The Black Lives Matter movement brings together a large and numerically small group of young people in the city who launch a protest and dismantle stores. Absolute cacophony. The young white people almost self-flagellated because they were walking on land “stolen” from the original peoples and which had to be returned to this population.
A lucid father draws the attention of one of these young people, his son, to how ridiculous it was for him, a white man, to say these things. In a speech later in the script, this same boy announces that white people like him should lose their right to speak. And then, he becomes a conservative influencer on the networks. How ridiculous we are, and there are still people who take us seriously.
The scenes reveal the grotesque tone of many of these demonstrations, in which young people adopt the faces, gestures and words of psychopaths alienated by a “cause”. Activism has done and still does a lot of harm to young people, in addition, of course, to doing a huge service to the laziness that torments them when they have to clean their rooms, an activity much more difficult than saving the world and following Greta Thunberg. Social and political causes corrupt the character of young people.
A young wife, the award-winning Emma Stone, completely lost, leaves her husband for a scam guru who mixes Jesus and fights pedophilia. The “great leader” keeps telling supposed stories that happened to him as a child that seem completely absurd and false to anyone with more than two brain cells. She in turn embodies the classic bored woman in search of a powerful and daring lover.
Pandemic, social movements of increasingly aggressive protests along the way, Christian sects which would leave the most radical evangelicals in crisis. A real social entropy disguised as political causes.
But the madness intensifies.
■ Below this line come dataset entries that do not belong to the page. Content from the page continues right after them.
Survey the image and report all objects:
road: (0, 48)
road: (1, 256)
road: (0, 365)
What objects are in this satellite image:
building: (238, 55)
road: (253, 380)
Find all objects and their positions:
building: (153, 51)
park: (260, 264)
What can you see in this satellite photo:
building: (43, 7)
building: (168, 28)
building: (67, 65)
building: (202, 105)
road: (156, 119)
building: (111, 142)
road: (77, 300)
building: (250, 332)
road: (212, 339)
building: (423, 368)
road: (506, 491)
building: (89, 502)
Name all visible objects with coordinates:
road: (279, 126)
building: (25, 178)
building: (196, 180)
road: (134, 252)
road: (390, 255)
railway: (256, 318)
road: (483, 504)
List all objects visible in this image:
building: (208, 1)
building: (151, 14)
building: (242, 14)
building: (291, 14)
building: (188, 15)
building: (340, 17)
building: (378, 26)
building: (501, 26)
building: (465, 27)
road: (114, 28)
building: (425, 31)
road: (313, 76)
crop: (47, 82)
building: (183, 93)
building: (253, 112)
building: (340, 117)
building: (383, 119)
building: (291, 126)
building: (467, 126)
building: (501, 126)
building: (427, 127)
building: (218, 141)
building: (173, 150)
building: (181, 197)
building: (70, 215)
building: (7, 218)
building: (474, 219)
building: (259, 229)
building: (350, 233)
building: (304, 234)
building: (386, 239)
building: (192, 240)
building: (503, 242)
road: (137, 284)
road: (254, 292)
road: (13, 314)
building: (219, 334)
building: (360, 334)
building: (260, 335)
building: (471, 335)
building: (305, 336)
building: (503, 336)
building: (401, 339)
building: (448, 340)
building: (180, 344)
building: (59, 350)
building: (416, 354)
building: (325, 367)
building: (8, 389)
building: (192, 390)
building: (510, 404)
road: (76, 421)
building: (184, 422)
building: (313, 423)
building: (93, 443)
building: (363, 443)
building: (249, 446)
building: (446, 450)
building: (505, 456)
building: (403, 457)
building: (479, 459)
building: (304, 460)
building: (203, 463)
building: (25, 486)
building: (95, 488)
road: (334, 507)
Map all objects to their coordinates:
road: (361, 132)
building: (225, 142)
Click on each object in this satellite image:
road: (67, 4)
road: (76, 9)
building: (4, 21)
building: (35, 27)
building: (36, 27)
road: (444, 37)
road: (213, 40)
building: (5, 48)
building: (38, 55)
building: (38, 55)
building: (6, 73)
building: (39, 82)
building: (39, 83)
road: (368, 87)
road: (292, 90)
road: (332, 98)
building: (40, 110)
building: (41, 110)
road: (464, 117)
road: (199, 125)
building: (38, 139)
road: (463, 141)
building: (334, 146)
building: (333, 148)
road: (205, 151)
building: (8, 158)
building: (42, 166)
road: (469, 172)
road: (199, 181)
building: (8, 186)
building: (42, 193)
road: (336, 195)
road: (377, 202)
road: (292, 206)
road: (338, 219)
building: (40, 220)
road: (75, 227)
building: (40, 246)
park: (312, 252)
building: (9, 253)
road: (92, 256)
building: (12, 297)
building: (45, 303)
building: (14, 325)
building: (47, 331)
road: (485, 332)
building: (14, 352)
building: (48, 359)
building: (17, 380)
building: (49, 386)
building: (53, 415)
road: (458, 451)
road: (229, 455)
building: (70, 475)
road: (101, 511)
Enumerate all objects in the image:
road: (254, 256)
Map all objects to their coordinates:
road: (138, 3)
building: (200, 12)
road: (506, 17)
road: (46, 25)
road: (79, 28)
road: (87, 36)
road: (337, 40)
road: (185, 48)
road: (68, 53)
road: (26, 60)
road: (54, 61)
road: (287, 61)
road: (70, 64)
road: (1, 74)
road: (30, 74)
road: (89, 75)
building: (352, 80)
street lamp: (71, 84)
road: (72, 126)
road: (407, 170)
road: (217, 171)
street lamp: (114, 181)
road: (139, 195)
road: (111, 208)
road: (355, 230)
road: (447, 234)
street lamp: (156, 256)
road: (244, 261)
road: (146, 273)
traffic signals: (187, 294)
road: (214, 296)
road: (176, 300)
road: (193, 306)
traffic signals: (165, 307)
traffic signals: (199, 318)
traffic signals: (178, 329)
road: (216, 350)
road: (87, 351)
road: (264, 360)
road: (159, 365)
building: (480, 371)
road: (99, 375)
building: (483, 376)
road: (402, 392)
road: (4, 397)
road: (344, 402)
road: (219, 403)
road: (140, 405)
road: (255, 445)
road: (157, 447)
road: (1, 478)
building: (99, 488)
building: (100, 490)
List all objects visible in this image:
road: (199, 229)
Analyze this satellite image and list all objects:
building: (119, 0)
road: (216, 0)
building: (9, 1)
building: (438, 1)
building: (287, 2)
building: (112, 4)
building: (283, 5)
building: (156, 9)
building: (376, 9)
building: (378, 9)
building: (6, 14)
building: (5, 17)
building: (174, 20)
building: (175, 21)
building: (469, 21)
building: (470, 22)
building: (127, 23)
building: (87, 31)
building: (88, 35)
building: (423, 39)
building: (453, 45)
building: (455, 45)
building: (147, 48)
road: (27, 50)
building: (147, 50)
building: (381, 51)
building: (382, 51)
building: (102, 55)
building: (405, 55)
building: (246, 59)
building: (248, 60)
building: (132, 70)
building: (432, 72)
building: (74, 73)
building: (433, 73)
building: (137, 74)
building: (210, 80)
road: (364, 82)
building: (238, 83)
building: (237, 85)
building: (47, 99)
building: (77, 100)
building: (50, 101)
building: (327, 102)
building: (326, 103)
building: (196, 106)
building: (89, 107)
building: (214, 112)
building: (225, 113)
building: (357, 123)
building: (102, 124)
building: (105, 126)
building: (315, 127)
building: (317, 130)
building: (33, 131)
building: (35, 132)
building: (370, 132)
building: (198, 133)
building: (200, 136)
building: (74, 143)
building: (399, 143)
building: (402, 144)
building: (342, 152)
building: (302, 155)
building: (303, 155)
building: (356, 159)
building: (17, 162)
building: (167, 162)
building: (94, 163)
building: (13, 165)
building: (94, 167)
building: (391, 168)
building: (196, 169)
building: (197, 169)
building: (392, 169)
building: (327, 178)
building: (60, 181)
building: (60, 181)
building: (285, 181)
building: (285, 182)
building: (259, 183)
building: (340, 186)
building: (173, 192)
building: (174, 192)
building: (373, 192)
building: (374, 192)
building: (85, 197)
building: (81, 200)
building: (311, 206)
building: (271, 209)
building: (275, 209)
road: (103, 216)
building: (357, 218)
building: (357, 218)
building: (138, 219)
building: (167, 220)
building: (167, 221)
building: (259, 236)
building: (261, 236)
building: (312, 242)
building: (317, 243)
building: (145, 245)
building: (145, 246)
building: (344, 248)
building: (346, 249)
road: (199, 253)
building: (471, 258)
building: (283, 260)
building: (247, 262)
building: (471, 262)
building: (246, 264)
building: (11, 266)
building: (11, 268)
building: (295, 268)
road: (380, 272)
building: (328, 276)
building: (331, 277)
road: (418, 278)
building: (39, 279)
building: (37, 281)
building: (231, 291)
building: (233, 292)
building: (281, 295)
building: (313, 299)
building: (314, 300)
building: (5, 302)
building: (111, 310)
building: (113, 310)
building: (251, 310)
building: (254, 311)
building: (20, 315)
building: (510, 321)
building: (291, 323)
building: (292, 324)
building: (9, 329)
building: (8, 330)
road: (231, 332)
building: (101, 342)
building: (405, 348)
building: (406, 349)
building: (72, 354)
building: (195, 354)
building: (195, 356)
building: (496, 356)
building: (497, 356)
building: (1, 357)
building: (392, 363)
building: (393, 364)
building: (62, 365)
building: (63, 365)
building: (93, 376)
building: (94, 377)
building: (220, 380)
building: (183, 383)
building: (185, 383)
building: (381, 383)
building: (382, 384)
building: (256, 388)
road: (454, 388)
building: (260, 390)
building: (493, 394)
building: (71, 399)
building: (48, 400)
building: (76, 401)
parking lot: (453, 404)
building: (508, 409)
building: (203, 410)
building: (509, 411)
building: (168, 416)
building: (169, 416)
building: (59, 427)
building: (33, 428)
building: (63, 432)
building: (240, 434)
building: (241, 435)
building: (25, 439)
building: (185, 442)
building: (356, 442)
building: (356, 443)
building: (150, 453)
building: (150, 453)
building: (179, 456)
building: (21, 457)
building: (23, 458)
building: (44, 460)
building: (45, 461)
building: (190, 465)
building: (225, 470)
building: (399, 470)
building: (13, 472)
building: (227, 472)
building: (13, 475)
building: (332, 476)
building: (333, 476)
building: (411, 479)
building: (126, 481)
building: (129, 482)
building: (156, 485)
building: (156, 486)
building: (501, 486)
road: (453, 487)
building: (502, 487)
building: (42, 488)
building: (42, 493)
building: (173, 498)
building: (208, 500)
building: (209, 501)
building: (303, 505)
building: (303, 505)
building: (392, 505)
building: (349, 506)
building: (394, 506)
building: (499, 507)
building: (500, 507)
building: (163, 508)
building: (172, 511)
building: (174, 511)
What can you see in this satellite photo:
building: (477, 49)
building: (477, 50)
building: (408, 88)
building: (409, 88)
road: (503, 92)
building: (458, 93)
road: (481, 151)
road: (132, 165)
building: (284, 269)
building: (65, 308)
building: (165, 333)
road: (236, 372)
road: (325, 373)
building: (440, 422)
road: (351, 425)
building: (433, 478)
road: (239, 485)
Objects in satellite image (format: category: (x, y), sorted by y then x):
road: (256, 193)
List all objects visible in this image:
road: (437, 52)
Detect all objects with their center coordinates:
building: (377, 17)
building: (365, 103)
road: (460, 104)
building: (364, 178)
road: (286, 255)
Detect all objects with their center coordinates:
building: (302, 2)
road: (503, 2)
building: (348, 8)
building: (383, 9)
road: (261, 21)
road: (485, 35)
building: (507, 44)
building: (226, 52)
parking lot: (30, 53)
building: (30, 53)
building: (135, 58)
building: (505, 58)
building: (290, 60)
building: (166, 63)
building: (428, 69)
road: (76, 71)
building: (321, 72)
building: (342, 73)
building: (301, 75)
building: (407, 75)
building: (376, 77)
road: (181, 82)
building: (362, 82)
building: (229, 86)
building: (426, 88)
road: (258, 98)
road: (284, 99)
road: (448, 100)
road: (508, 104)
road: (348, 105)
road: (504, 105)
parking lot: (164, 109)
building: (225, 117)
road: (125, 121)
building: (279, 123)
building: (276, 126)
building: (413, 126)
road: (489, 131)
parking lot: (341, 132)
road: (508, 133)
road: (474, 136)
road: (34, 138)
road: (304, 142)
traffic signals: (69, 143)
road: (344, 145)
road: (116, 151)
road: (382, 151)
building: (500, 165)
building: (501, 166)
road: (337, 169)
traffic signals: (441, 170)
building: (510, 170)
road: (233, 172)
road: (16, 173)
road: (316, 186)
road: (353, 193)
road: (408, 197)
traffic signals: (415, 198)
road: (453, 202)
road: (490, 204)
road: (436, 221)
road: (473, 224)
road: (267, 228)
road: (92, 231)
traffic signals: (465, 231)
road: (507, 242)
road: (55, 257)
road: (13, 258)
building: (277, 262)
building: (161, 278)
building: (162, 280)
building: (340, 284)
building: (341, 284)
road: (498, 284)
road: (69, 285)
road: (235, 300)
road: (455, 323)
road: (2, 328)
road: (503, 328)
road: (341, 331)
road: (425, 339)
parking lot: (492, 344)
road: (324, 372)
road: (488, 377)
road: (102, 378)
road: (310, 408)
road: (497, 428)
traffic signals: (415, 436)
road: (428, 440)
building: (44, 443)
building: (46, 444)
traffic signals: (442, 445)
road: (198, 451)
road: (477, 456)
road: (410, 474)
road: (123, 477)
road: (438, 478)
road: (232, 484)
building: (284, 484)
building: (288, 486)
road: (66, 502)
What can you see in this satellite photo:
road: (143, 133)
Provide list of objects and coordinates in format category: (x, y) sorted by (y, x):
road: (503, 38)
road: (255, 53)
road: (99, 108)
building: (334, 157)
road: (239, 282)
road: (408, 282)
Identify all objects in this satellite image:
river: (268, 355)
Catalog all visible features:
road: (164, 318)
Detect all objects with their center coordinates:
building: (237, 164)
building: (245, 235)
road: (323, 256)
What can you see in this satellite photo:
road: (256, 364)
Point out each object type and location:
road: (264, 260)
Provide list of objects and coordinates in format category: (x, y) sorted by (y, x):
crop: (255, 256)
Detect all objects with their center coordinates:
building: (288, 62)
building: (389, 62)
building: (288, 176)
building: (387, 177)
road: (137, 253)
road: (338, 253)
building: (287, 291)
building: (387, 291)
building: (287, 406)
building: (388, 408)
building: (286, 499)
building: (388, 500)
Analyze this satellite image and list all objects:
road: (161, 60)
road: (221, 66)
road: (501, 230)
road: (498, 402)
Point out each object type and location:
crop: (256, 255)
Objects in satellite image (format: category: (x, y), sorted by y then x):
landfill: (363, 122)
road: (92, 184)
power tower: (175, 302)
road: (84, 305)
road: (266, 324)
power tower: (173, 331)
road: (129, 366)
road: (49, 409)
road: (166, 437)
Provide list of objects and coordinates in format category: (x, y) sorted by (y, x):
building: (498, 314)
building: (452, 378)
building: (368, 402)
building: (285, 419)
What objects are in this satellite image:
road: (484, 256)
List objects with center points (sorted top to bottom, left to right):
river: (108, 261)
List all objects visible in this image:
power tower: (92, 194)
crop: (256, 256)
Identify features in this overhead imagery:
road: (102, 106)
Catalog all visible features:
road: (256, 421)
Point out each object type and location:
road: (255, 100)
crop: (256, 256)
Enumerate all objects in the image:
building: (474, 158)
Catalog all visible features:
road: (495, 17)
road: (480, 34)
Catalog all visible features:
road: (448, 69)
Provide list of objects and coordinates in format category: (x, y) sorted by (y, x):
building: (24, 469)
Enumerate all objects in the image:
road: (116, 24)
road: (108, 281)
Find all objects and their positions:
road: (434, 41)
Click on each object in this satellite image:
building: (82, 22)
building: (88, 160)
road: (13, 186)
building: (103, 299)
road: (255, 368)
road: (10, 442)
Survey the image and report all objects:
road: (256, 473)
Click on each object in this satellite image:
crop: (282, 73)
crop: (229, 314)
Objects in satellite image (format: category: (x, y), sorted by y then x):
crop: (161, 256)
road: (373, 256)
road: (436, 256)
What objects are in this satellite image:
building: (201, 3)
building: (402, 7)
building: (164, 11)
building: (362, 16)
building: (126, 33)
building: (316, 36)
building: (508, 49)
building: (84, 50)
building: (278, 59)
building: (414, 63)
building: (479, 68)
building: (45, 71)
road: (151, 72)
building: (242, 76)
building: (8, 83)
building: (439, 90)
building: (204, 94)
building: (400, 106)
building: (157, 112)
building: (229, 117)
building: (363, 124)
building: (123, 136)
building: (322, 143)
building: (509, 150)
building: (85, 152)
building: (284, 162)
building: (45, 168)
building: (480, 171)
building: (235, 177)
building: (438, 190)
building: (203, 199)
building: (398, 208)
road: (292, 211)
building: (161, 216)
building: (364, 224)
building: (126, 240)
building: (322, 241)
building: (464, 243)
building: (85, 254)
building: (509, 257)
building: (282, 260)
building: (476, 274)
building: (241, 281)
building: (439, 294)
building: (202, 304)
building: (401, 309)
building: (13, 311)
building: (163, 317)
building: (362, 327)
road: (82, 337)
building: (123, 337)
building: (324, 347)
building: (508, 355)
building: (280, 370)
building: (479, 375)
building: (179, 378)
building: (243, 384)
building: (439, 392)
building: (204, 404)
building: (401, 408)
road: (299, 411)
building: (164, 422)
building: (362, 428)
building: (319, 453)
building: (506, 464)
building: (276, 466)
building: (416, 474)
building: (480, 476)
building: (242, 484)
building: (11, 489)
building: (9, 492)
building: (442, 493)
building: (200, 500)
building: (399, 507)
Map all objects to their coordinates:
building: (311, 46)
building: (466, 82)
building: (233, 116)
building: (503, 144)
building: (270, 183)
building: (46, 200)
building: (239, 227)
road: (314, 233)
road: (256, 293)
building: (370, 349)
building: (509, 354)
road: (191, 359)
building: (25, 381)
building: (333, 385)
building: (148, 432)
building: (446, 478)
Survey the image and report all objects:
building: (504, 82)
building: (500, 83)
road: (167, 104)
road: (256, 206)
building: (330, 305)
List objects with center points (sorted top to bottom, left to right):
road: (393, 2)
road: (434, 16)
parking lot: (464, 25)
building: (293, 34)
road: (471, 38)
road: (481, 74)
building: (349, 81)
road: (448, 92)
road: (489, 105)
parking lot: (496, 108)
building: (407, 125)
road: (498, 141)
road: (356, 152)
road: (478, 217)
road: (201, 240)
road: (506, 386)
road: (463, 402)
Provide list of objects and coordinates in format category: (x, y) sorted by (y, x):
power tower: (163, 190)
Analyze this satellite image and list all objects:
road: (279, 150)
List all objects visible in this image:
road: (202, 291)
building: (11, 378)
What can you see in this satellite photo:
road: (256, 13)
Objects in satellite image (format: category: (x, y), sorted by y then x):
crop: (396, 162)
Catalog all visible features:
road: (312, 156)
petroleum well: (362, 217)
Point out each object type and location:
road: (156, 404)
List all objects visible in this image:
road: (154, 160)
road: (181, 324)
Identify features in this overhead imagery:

Groups called “terrorists”, who fly – in jets – attack the town and the sheriff, who all he wants to do is be mayor, crowning the chaos and buffoonish political “future” of the small, unimportant town.
What everyone wants is to become famous. The city is reminiscent of Brazil, in its ridiculous desire to be relevant when in fact it is geopolitically nothing.
The film is an exercise in philosophical cynicism, taking a look at the scenario of social causes in the 21st century. America, the world’s greatest power, is drowning in the madness created in its own backyard, turning the population into a nest of snakes. The theme is social and political entropy.